## TASK INPUTS
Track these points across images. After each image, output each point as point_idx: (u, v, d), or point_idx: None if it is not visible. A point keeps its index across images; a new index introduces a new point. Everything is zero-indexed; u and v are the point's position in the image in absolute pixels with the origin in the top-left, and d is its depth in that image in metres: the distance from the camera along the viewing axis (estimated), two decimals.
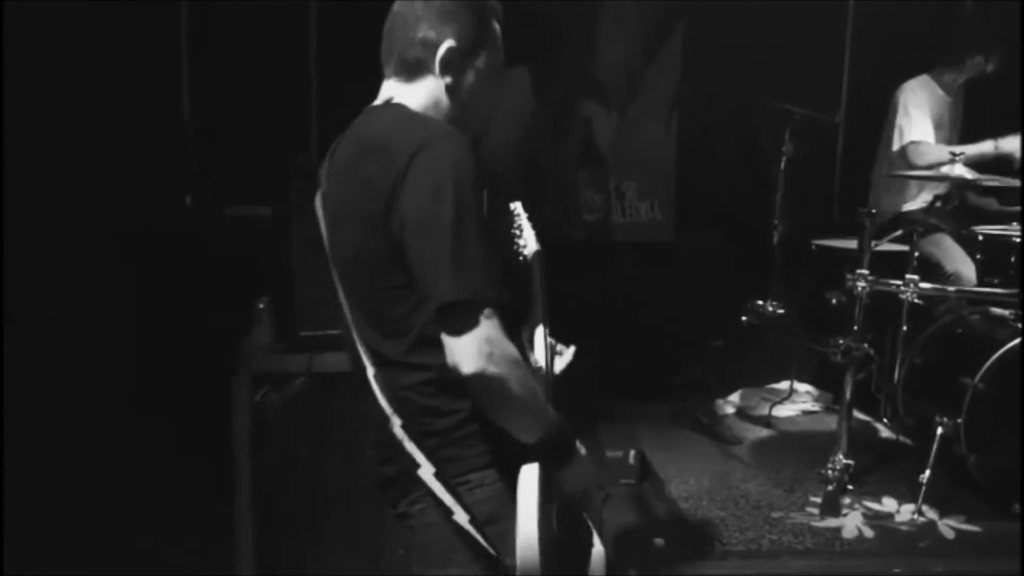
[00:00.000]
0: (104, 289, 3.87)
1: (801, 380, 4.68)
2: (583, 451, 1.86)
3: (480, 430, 1.71)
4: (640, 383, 4.41)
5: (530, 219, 2.22)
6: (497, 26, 1.85)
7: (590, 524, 2.19)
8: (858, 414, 4.29)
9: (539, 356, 2.05)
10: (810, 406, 4.60)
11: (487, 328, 1.59)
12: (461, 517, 1.68)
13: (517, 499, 1.66)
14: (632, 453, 3.68)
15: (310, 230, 1.93)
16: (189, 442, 3.35)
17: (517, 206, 2.23)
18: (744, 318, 4.24)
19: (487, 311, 1.60)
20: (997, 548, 3.17)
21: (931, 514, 3.35)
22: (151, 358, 3.93)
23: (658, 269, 4.76)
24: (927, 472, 3.38)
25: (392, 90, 1.82)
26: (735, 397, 4.60)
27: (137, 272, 3.96)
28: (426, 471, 1.70)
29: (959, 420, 3.35)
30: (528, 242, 2.15)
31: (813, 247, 4.24)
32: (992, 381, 3.32)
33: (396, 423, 1.72)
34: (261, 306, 2.94)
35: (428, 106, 1.78)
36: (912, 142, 4.14)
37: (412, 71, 1.79)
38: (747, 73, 4.61)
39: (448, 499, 1.69)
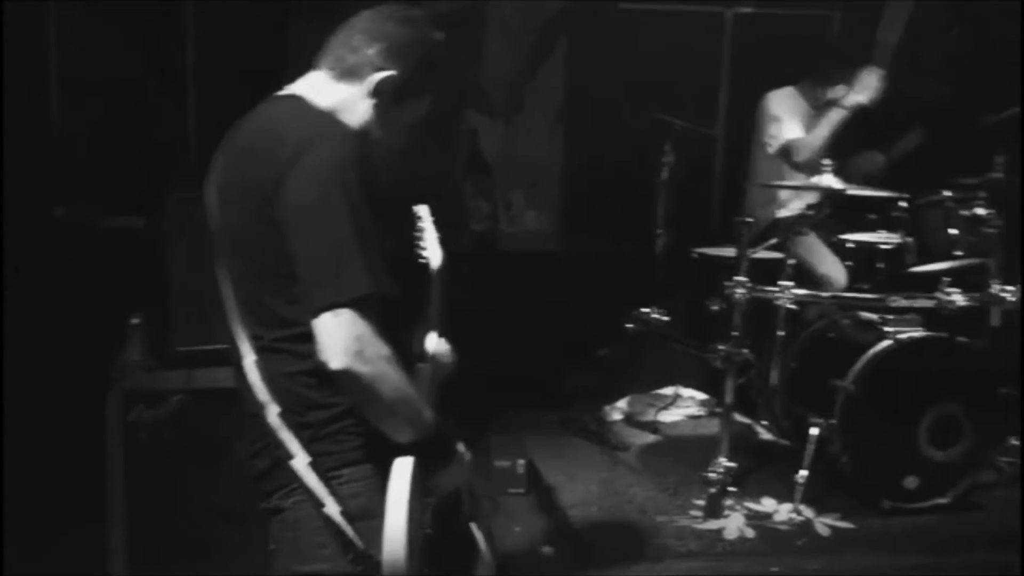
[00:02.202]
0: None
1: (686, 385, 4.79)
2: (465, 455, 1.88)
3: (356, 425, 1.72)
4: (528, 392, 4.43)
5: (436, 222, 2.20)
6: (435, 87, 1.88)
7: (472, 527, 2.20)
8: (739, 417, 4.40)
9: (430, 358, 2.04)
10: (695, 411, 4.70)
11: (359, 326, 1.60)
12: (332, 509, 1.67)
13: (387, 495, 1.66)
14: (520, 462, 3.69)
15: (188, 242, 1.89)
16: (61, 464, 3.20)
17: (423, 210, 2.22)
18: (629, 326, 4.31)
19: (361, 309, 1.60)
20: (869, 544, 3.31)
21: (808, 513, 3.47)
22: (20, 376, 3.73)
23: (545, 278, 4.81)
24: (803, 472, 3.50)
25: (310, 80, 1.83)
26: (622, 404, 4.66)
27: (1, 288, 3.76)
28: (300, 461, 1.69)
29: (832, 421, 3.48)
30: (432, 247, 2.14)
31: (694, 255, 4.34)
32: (862, 383, 3.46)
33: (273, 411, 1.70)
34: (135, 322, 2.83)
35: (338, 108, 1.79)
36: (787, 141, 4.28)
37: (344, 73, 1.81)
38: (629, 85, 4.70)
39: (320, 490, 1.68)
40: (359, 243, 1.61)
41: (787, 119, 4.33)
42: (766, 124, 4.38)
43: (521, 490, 3.67)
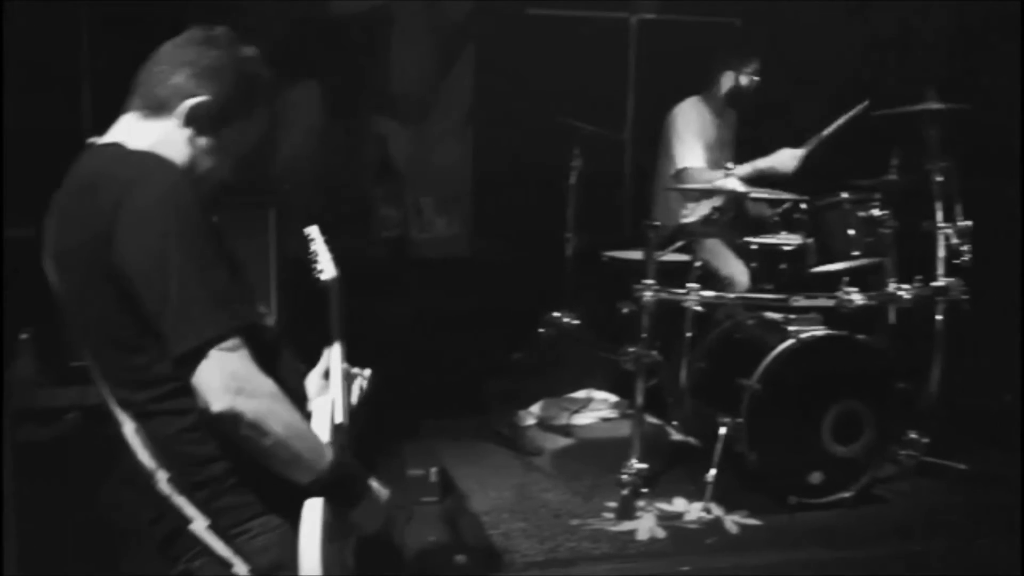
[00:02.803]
0: None
1: (599, 388, 4.82)
2: (379, 489, 1.80)
3: (255, 474, 1.61)
4: (442, 399, 4.40)
5: (327, 241, 2.20)
6: (262, 107, 1.80)
7: (397, 551, 2.15)
8: (651, 418, 4.45)
9: (335, 384, 2.00)
10: (608, 413, 4.73)
11: (231, 362, 1.52)
12: (241, 570, 1.60)
13: (299, 541, 1.59)
14: (433, 470, 3.66)
15: None
16: None
17: (313, 230, 2.21)
18: (541, 330, 4.32)
19: (230, 343, 1.52)
20: (776, 540, 3.37)
21: (717, 511, 3.51)
22: None
23: (457, 284, 4.79)
24: (712, 471, 3.55)
25: (123, 124, 1.73)
26: (536, 408, 4.66)
27: None
28: (199, 525, 1.60)
29: (739, 420, 3.54)
30: (325, 266, 2.13)
31: (604, 259, 4.38)
32: (767, 382, 3.52)
33: (162, 478, 1.61)
34: (24, 337, 2.72)
35: (156, 145, 1.68)
36: (682, 169, 4.38)
37: (154, 109, 1.71)
38: (538, 90, 4.72)
39: (225, 552, 1.60)
40: (204, 279, 1.54)
41: (688, 140, 4.41)
42: (671, 139, 4.46)
43: (434, 498, 3.64)
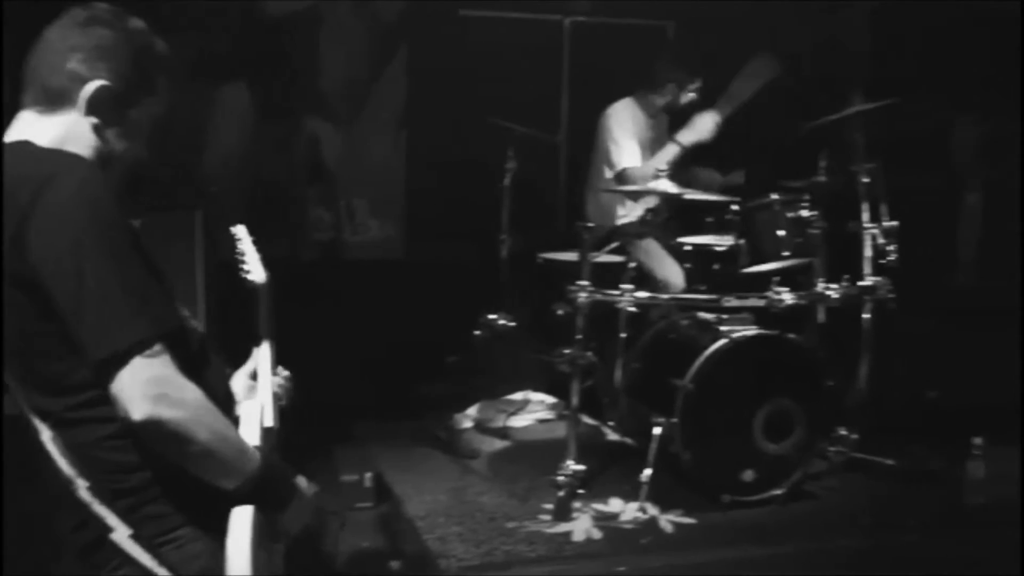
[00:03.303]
0: None
1: (536, 390, 4.82)
2: (307, 488, 1.78)
3: (183, 481, 1.57)
4: (377, 403, 4.36)
5: (256, 242, 2.17)
6: (165, 78, 1.72)
7: (328, 556, 2.12)
8: (587, 419, 4.47)
9: (263, 388, 1.97)
10: (545, 414, 4.73)
11: (153, 368, 1.47)
12: None
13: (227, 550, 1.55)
14: (368, 476, 3.62)
15: None
16: None
17: (240, 230, 2.17)
18: (477, 332, 4.30)
19: (152, 349, 1.47)
20: (710, 538, 3.39)
21: (653, 511, 3.53)
22: None
23: (391, 286, 4.75)
24: (647, 471, 3.57)
25: (24, 122, 1.65)
26: (472, 411, 4.64)
27: None
28: (121, 535, 1.55)
29: (674, 420, 3.56)
30: (253, 267, 2.09)
31: (540, 260, 4.37)
32: (700, 382, 3.55)
33: (81, 485, 1.56)
34: None
35: (63, 141, 1.62)
36: (622, 170, 4.40)
37: (53, 102, 1.63)
38: (471, 91, 4.70)
39: (149, 562, 1.55)
40: (122, 281, 1.48)
41: (623, 141, 4.44)
42: (605, 141, 4.48)
43: (369, 504, 3.60)
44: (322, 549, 2.01)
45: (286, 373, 2.10)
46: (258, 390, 1.97)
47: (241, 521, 1.58)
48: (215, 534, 1.59)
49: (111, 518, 1.56)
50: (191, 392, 1.51)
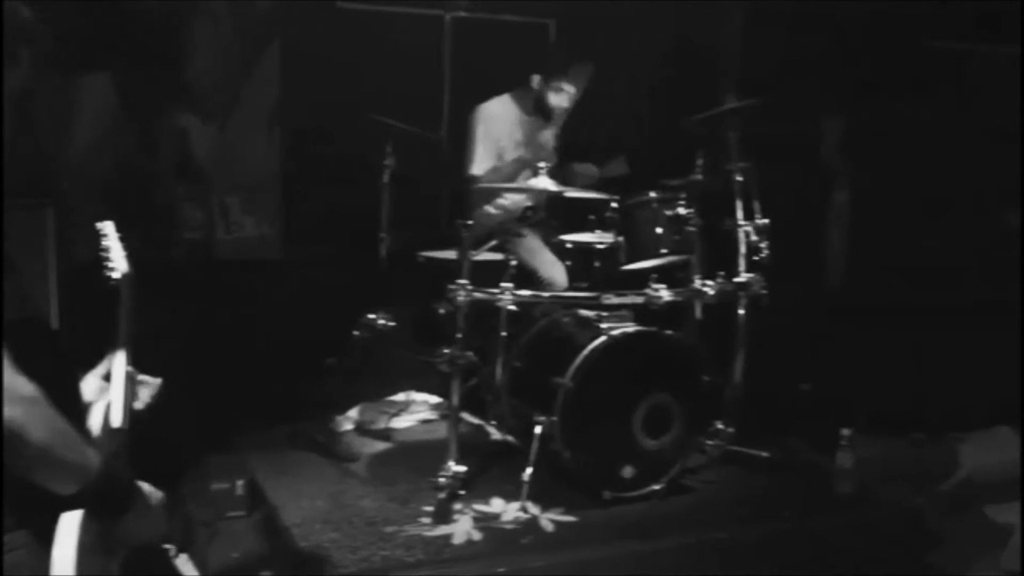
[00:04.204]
0: None
1: (419, 390, 4.74)
2: (152, 496, 1.70)
3: (8, 484, 1.46)
4: (253, 407, 4.20)
5: (121, 239, 2.10)
6: (32, 50, 1.63)
7: (176, 568, 2.03)
8: (471, 418, 4.43)
9: (115, 386, 1.89)
10: (427, 415, 4.66)
11: None
12: None
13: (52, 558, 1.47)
14: (240, 483, 3.49)
15: None
16: None
17: (106, 226, 2.11)
18: (356, 333, 4.21)
19: None
20: (591, 535, 3.40)
21: (534, 510, 3.51)
22: None
23: (267, 286, 4.60)
24: (528, 470, 3.55)
25: None
26: (353, 412, 4.54)
27: None
28: None
29: (554, 418, 3.55)
30: (117, 264, 2.03)
31: (421, 259, 4.30)
32: (579, 379, 3.55)
33: None
34: None
35: None
36: (470, 176, 4.43)
37: None
38: (350, 86, 4.60)
39: None
40: None
41: (478, 147, 4.43)
42: (468, 142, 4.48)
43: (241, 512, 3.47)
44: (165, 558, 1.92)
45: (145, 377, 2.03)
46: (109, 390, 1.90)
47: (68, 527, 1.50)
48: (41, 541, 1.50)
49: None
50: (27, 389, 1.42)
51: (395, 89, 4.74)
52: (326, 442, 4.17)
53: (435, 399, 4.76)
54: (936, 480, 3.99)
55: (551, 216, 4.49)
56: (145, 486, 1.70)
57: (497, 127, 4.47)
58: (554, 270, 4.26)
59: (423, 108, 4.93)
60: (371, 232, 4.25)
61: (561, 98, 4.42)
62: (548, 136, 4.41)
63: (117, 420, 1.84)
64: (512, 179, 4.33)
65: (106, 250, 2.07)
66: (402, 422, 4.54)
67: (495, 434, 4.37)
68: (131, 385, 1.94)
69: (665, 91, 5.03)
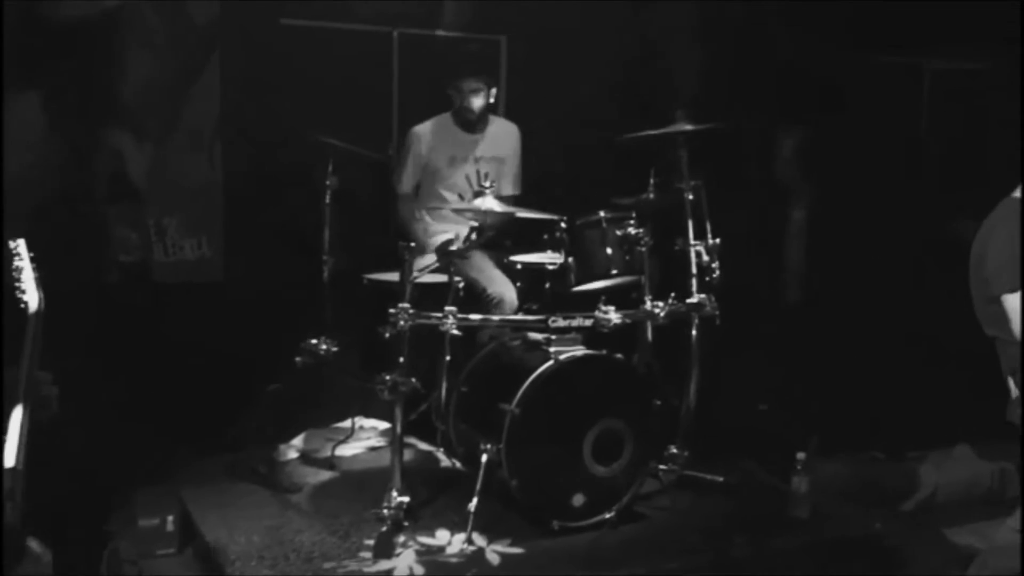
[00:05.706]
0: None
1: (366, 416, 4.60)
2: (39, 552, 1.58)
3: None
4: (189, 437, 4.03)
5: (35, 259, 2.00)
6: None
7: None
8: (421, 445, 4.30)
9: (12, 423, 1.77)
10: (375, 442, 4.52)
11: None
12: None
13: None
14: (170, 518, 3.33)
15: None
16: None
17: (19, 244, 2.00)
18: (298, 358, 4.07)
19: None
20: (538, 567, 3.29)
21: (480, 541, 3.39)
22: None
23: (206, 310, 4.45)
24: (474, 500, 3.42)
25: None
26: (298, 441, 4.39)
27: None
28: None
29: (500, 446, 3.42)
30: (29, 287, 1.94)
31: (364, 281, 4.18)
32: (526, 406, 3.43)
33: None
34: None
35: None
36: (400, 195, 4.56)
37: None
38: (294, 105, 4.49)
39: None
40: None
41: (405, 169, 4.55)
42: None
43: (171, 550, 3.32)
44: None
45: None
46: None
47: None
48: None
49: None
50: None
51: (342, 107, 4.63)
52: (267, 472, 4.01)
53: (384, 425, 4.61)
54: (896, 500, 3.93)
55: (500, 236, 4.38)
56: (33, 544, 1.59)
57: (424, 147, 4.50)
58: (505, 289, 4.16)
59: (371, 126, 4.81)
60: (315, 253, 4.11)
61: (479, 98, 4.42)
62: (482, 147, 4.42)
63: (10, 459, 1.75)
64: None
65: (17, 270, 1.98)
66: (348, 449, 4.38)
67: (444, 461, 4.24)
68: (26, 423, 1.82)
69: (615, 107, 4.96)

## ACTION ITEM
The range runs from the line with "18: (744, 318, 4.24)" up to and including the line with "39: (448, 499, 1.69)" in the listing above; please write out exactly those lines and nothing more.

## ANSWER TO THE EXERCISE
18: (744, 318, 4.24)
19: (487, 311, 1.60)
20: (997, 548, 3.17)
21: (931, 514, 3.35)
22: (151, 358, 3.93)
23: (658, 269, 4.76)
24: (927, 472, 3.38)
25: (392, 90, 1.82)
26: (735, 397, 4.60)
27: (137, 272, 3.96)
28: (426, 471, 1.70)
29: (959, 420, 3.35)
30: (528, 242, 2.15)
31: (813, 247, 4.24)
32: (992, 381, 3.32)
33: (396, 423, 1.72)
34: (261, 306, 2.94)
35: (428, 106, 1.78)
36: (912, 142, 4.14)
37: (412, 71, 1.79)
38: (747, 73, 4.61)
39: (448, 499, 1.69)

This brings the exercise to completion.